What you have to do —
Reproduce exactly the lines below from the one containing "Event name |" through the one containing "iconDescription | <code>let</code>", including both, and nothing else.

Start of Task data

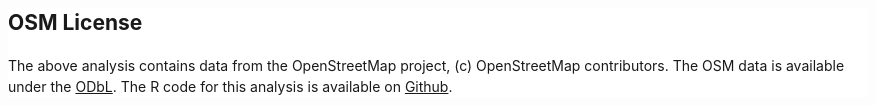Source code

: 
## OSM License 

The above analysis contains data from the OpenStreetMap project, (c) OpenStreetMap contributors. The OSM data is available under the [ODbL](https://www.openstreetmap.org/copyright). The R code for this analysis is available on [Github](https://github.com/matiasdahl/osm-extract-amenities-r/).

End of Task data
Start of Task data

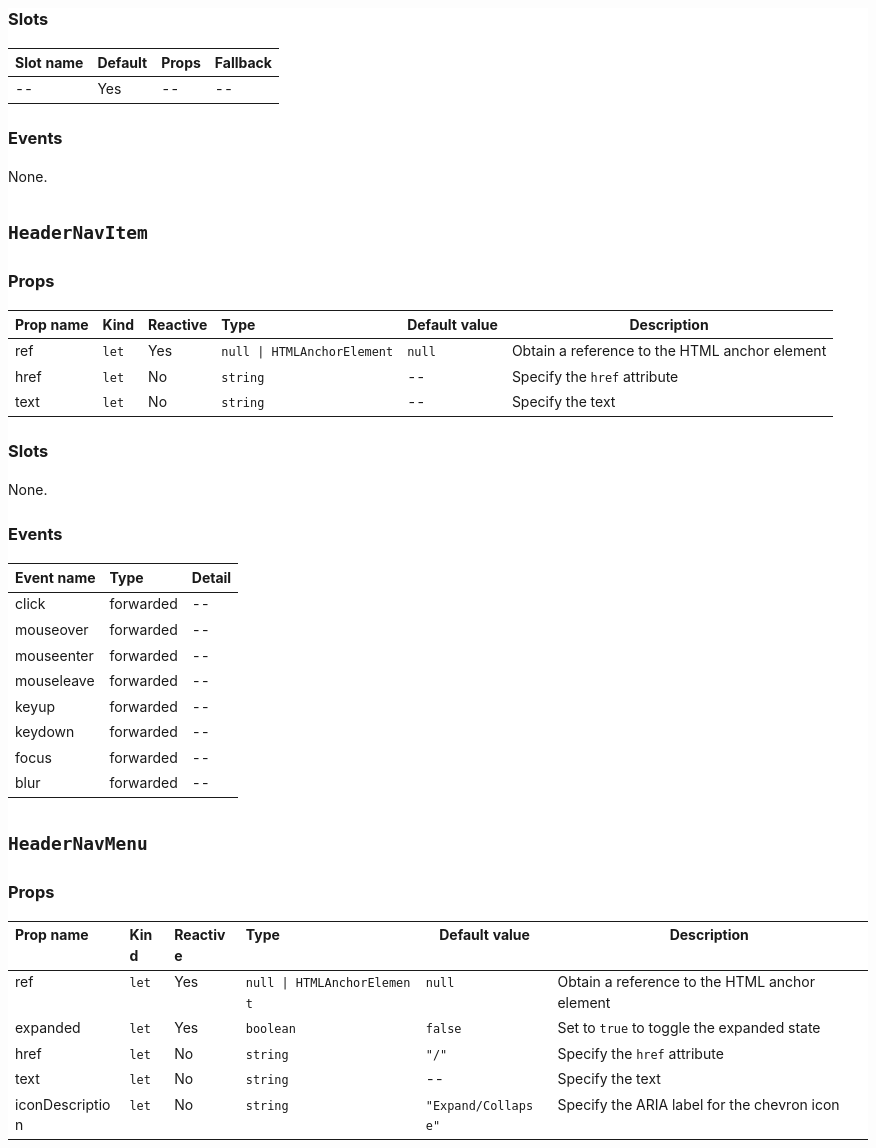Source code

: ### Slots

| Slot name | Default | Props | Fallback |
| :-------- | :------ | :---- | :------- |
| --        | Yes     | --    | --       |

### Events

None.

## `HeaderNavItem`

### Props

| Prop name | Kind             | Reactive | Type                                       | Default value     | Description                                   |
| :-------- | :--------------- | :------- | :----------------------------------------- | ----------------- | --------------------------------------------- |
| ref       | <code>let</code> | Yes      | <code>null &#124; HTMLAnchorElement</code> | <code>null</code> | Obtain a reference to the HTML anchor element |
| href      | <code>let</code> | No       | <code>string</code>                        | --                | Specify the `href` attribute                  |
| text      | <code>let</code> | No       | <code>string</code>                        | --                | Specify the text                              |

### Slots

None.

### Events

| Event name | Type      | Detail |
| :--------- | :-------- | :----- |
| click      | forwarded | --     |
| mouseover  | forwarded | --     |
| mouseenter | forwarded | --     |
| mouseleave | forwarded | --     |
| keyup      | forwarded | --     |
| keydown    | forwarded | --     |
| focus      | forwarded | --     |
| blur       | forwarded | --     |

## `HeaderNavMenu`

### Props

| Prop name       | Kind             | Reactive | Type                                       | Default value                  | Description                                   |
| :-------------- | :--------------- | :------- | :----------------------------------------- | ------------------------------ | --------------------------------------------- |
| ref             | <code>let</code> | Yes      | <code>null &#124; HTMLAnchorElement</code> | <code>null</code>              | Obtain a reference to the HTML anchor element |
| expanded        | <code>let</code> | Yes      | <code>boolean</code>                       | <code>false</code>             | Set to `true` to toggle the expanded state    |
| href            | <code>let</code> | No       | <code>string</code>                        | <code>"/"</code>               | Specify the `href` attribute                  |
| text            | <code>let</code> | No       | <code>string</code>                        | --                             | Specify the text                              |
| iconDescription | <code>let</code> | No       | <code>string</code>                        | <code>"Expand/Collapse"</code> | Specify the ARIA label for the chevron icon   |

End of Task data

Reply —
| Event name | Type      | Detail |
| :--------- | :-------- | :----- |
| click      | forwarded | --     |
| mouseover  | forwarded | --     |
| mouseenter | forwarded | --     |
| mouseleave | forwarded | --     |
| keyup      | forwarded | --     |
| keydown    | forwarded | --     |
| focus      | forwarded | --     |
| blur       | forwarded | --     |

## `HeaderNavMenu`

### Props

| Prop name       | Kind             | Reactive | Type                                       | Default value                  | Description                                   |
| :-------------- | :--------------- | :------- | :----------------------------------------- | ------------------------------ | --------------------------------------------- |
| ref             | <code>let</code> | Yes      | <code>null &#124; HTMLAnchorElement</code> | <code>null</code>              | Obtain a reference to the HTML anchor element |
| expanded        | <code>let</code> | Yes      | <code>boolean</code>                       | <code>false</code>             | Set to `true` to toggle the expanded state    |
| href            | <code>let</code> | No       | <code>string</code>                        | <code>"/"</code>               | Specify the `href` attribute                  |
| text            | <code>let</code> | No       | <code>string</code>                        | --                             | Specify the text                              |
| iconDescription | <code>let</code> | No       | <code>string</code>                        | <code>"Expand/Collapse"</code> | Specify the ARIA label for the chevron icon   |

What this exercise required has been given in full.